Home

Initial Considerations on a Distributed R Architecture

Jason Cairns

2020-05-26

1 General Thoughts

NOTE: Further work to still be done in correctly referencing attributes of the idealised system with respect to existing systems and concepts

The system takes the form out of highest concern for the minimisation of data movement. A master-worker paradigm is favoured over SPMD, given that SPMD often ends up emulating master-slave anyway. Operation on the data is among the larger concerns; How are thes objects to be interacted with? Do we implement transparent distributed objects, as alluded to in the idealised R session, as well as by pbdDMAT, or do we allow interaction only through an interface as in sparklyr via dplyr? Furthermore, how are the operations to be carried out by the cluster, especially in a manner congenial to different backends? Do we translate everything to a language capable of natively handling distributed objects, as sparklyr does in its mutate() to Spark SQL, do we launch R sessions across the cluster, or do we define methods for a class that talk directly to a cluster? Do I look at a long list of standard generics in R and just set to work getting them to run on distributed objects? Obvious risks include missing just one of them, as pbdDMAT does with diag()<- ! However, a very pleasant result is achieved when it does actually run transparently. Most importantly, how is iteration to work? Through special directives to whatever is handling the cluster operations? Through synchronisation to a master loop?

My initial answers to these questions are illustrated to a degree in sec. 2.

2 Idealised R Session

lst. 1 gives an idealised R session running and testing a distributed R architecture, with favourable attributes taken from other distributed packages, as well as some new concepts introduced.

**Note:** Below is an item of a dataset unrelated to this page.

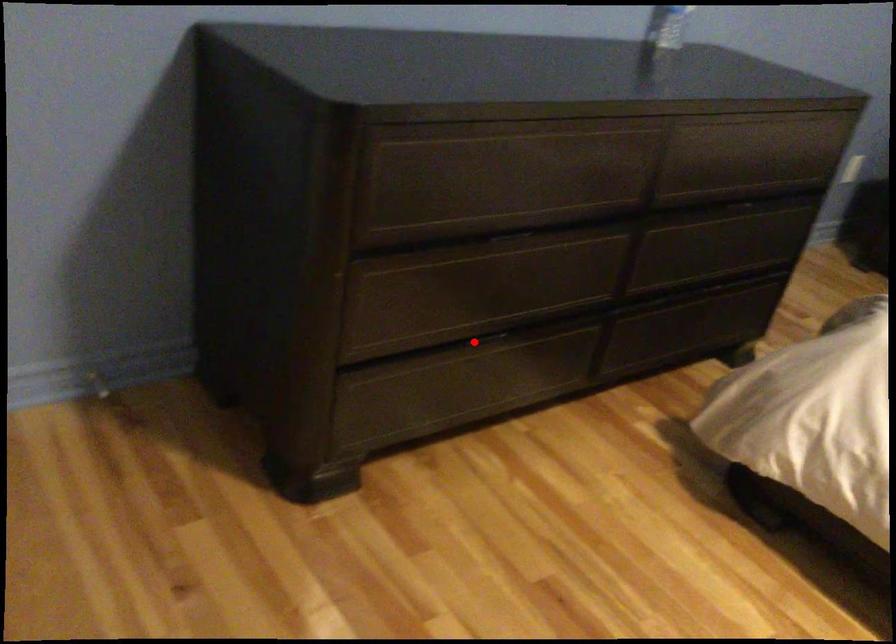
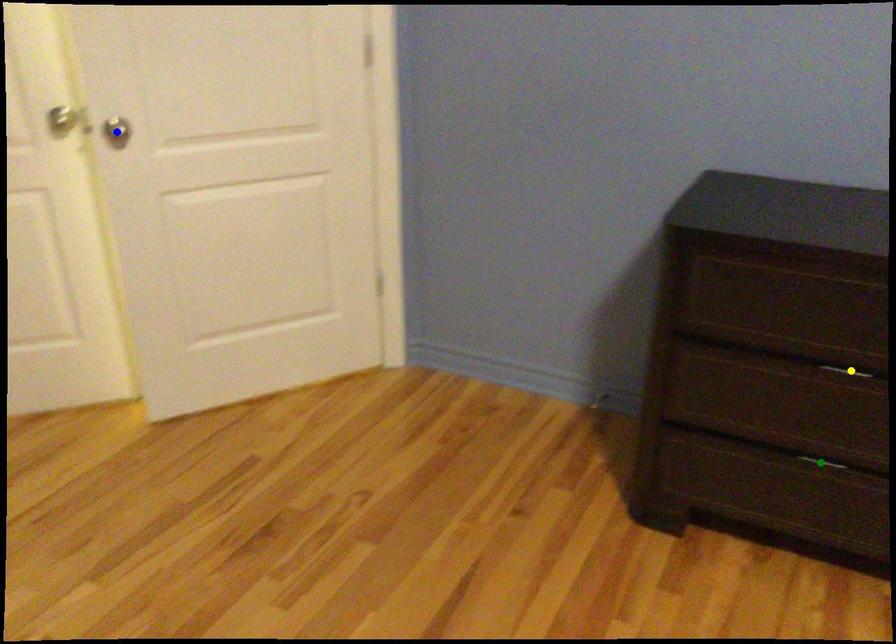
Question: I am providing you with two images of the same scene from different viewpoints. A red point is marked on the first image. You are given multiple points on the second image. Which point in image 2 represents the same 3d spot as the red point in image 1?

Listing 1: Idealised R session

> c <- makeCluster(hosts = paste0("host", 1:10, type = "SOCK")  <1>
> c

socket cluster with x nodes on host xx

> c$host1   <2>

R process on host host1

> ls(c$host1)   <3>

character(0)

> x <- 1:10
> x <- send(to = c$host1, obj = x)  <4>
> x

Distributed Integer
## Further details ...

> y <- cluster.read.csv(cluster = c,
            file = "hdfs://xxx.csv",
            partitionFUN = NULL)    <5>
> y

Distributed Data Frame
## Further details ...

> head(y)   <6>

    Sepal.Length    Sepal.Width ...
    1   5.1     3.5
    2   4.9     3.0
    3   4.7     3.2
    ...

> y$Sepal.Length    <7>

Distributed Integer
## Further details ...

> z <- x + y$Sepal.Length   <8>
> z

Distributed Integer
## Further details ...

> send(from = c, to = "master", obj = z)    <9>
> z

[1] 6.1 6.9 7.7 ...

> x + 1 <10>

Distributed Integer
## Further details ...

> a <- x + 1
> receive(a)
> a

[1] 2   3   4   6   ...

> cont = TRUE
> while (cont) {
    x <- x + 1
    cont <- any(x < 70) <11>
    receive(cont)
}
  1. Possible alternative: makeYARNcluster(). makeCluster can be made using RServe and RSclient. If using a YARN cluster, RServe may need to be embedded in Java - not sure
  2. The cluster takes a list structure, with each node holding a reference as a node object, as an element in the list
  3. Not accurate, but if ls() was generic, then the idea is that it would return the global environment of the node given as argument. Of course, a function with any other name can be created
  4. Blocks until sent, modifies environment of host1, based on the name of assignment locally. Communicates serial object. Distributed object referenced locally. c acts as namenode or virtual memory, determining and retaining where the chunks are distributed among the nodes. x then only references it’s location in c
  5. Distributed csv read by slave process on c directly, locally referenced by y, but environment again modified on all cluster nodes.
  6. Methods defined for standard generics. Can potentially be simplified through inheritence of a general distributed class
  7. Attributes (such as names) of distributed data frames and lists may be saved locally
  8. Again, transparent operation on distributed object, assignment is carried into the cluster as well
  9. maybe aliased to receive() or the like
  10. Implicit coersion to distributed objects
  11. Perhaps functions which always return scalars can be implicitly receive()’d.